▶ **Exercise inputs**
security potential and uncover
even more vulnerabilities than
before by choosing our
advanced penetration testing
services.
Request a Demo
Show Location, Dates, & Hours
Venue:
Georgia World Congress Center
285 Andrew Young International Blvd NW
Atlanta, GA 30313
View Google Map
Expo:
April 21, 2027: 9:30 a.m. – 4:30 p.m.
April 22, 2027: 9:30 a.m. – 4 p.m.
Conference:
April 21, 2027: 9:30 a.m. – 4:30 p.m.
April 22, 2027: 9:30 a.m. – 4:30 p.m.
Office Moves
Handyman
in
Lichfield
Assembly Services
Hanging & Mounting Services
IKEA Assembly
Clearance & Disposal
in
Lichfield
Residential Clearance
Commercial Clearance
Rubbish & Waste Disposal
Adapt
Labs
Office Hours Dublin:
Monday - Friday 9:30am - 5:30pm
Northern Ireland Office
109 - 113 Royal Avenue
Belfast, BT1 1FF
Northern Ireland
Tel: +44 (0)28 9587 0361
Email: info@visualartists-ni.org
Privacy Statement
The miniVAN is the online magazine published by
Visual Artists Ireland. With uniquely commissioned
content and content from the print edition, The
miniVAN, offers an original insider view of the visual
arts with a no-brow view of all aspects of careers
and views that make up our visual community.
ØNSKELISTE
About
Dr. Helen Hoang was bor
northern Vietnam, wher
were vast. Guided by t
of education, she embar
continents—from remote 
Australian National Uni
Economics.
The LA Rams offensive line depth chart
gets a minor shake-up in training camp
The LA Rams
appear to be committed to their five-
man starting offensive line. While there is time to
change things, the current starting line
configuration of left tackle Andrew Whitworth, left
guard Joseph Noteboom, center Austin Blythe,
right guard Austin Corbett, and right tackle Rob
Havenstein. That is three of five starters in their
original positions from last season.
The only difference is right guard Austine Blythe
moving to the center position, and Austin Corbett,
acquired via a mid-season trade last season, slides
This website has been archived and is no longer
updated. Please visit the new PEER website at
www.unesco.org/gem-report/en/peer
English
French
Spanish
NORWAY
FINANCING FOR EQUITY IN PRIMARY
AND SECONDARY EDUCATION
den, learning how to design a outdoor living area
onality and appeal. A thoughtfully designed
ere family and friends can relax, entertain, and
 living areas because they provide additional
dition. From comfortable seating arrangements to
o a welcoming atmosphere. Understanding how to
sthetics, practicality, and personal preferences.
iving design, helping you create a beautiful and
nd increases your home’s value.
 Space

▶ **Task prompt**
Among the records above, find the lines that contain "original" and copy every one.

▶ **Solved problem**
miniVAN, offers an original insider view of the visual
original positions from last season.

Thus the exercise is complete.